Without SEQUENCE or BIND(C), you cannot depend on the relative order of components within the derived type, but the answer to your general question is that the first layout you show is what you get. Within each element of t1, each of its components are together.

SEQUENCE prevents the compiler from rearranging the components, but does not necessarily prevent padding between components for alignment. Intel Fortran does not add padding, by default, for SEQUENCE types, though you can request that with -align sequence.

BIND(C) specifies that the order of the components, and alignment padding, is exactly the same as what the "companion C compiler" would do for an equivalent struct (though array components are still laid out in Fortran's column-major order.)

You do not "need" to use -align records - but you can if you wish.

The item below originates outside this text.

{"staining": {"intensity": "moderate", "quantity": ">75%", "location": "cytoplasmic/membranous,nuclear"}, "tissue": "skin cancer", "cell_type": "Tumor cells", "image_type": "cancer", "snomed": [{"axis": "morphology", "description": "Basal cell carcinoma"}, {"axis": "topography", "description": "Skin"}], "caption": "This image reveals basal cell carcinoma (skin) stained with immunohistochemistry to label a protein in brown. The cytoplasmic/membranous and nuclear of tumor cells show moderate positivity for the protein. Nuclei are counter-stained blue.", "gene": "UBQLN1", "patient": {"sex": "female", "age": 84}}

For the type you show, no alignment would be added even if you added that option, since all the components are naturally aligned.

Hi,

I googled for the use of SEQUENCE and it gives me the idea that it will ensure that the memory will be aligned according to the first layout, is that so?

Is there anyway I can get layout 2 or even 3 thru some means?

This is because in my code, I have something like:

do j = 1,10

do i = 1,10

ii = t1(i,j)%ij(1); jj = t1(i,j)%ij(2)

expression involving ii,jj ....

end do

end do

Is it better/faster if I just declare the array ij(2,10,10)?

thank you!